Each soldier had to carry a lot of equipment whilst out on the front line, These included various protective equipment, weapon’s and spare ammunition and some few personal item’s that they would have been allowed to take with them.
- Gas mask. This protected him against gas attacks from the enemy.
- Weapons and ammunition : Rifle, Bullets, Bayonet and Grenades.
- Protective clothes, Items which were suitable for the trenches (However, this was not always enough for the very damp conditions the soldiers lived in)
- Ground Sheet
- Puttees (long strips of cloth worn from the ankle to the knee)
- Webbing equipment (kit made from strong, cotton webbing material).
- Knife and Fork
- Shaving kit, Soap and a Towel
- Water Bottle
- Shovel. (This helped him keep the trench the way it needed to be, He could use it to remove excessive mud)
Soldiers suffered from many illnesses and injuries on the the front line, Soldiers had to live with the constant fear of getting injured in battle and falling ill from the dirty and unhygienic conditions. Body lice were pests that made soldiers so itchy that they had to shave off their hair completely. Soldier’s had to have daily foot inspection’s and they had “Foot Buddy’s” which were fellow soldier’s who’s purpose was to look after each other’s feet. The theory was that if they had the sole responsibility of another’s feet on their shoulder’s, then they would take proper care of them unlike if they only had to look after their own.
Even though food was very short in Britain during World War One, families often sent parcels to their fathers and brothers fighting at the front. The parcels contained Presents of : Chocolate, Cake, Tobacco and Tinned Food.

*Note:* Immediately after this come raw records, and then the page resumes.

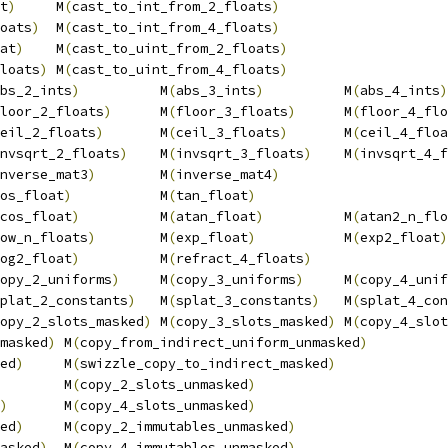
t
)
     M
(
cast_to_int_from_2_floats
)
                     
oats
)
  M
(
cast_to_int_from_4_floats
)
                     
at
)
    M
(
cast_to_uint_from_2_floats
)
                    
loats
)
 M
(
cast_to_uint_from_4_floats
)
                    
bs_2_ints
)
          M
(
abs_3_ints
)
          M
(
abs_4_ints
)
loor_2_floats
)
      M
(
floor_3_floats
)
      M
(
floor_4_flo
eil_2_floats
)
       M
(
ceil_3_floats
)
       M
(
ceil_4_floa
nvsqrt_2_floats
)
    M
(
invsqrt_3_floats
)
    M
(
invsqrt_4_f
nverse_mat3
)
        M
(
inverse_mat4
)
                     
os_float
)
           M
(
tan_float
)
                        
cos_float
)
          M
(
atan_float
)
          M
(
atan2_n_flo
ow_n_floats
)
        M
(
exp_float
)
           M
(
exp2_float
)
og2_float
)
          M
(
refract_4_floats
)
                 
opy_2_uniforms
)
     M
(
copy_3_uniforms
)
     M
(
copy_4_unif
plat_2_constants
)
   M
(
splat_3_constants
)
   M
(
splat_4_con
opy_2_slots_masked
)
 M
(
copy_3_slots_masked
)
 M
(
copy_4_slot
masked
)
 M
(
copy_from_indirect_uniform_unmasked
)
          
ed
)
     M
(
swizzle_copy_to_indirect_masked
)
              
        M
(
copy_2_slots_unmasked
)
                        
)
       M
(
copy_4_slots_unmasked
)
                        
ed
)
     M
(
copy_2_immutables_unmasked
)
                   
asked
)
  M
(
copy_4_immutables_unmasked
)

At the beginning of the war, soldiers got a daily ration of Just over one pound of Meat, The same amount in Bread and Eight ounces of Vegetables each day. Some soldiers worked in field kitchens which were set up just behind the trenches to cook meals for the soldiers who were fighting. By 1917 the official ration for the average British ‘Tommy’ was much smaller. Fresh meat was getting harder to come by and the ration was reduced to Just 6 ounces of ‘bully beef’ (which we call corned beef today) and Soldiers on the actual front line got even less meat and vegetables than this.
Maconchie’s meat stew’ and hard biscuits was a meal that many soldiers ate, Sadly the meat was mostly fat. This, along with a shortage of fresh fruit and vegetables, was responsible for many soldiers to suffer from upset stomachs!
Most letters sent from the front line were read by an officer who checked it was acceptable to send, He checked for anything that might give away British army secrets. He also made sure that letters were not too sad, so they did not spoil the morale (the way people felt) back home. This was called censorship. Some could be sent without being read. Soldiers were trusted not to give information away. As well as letters and postcards, newspapers were also sometimes delivered to the trenches. This meant the soldiers could keep up to date with what was happening in the war, at home and in other parts of the world.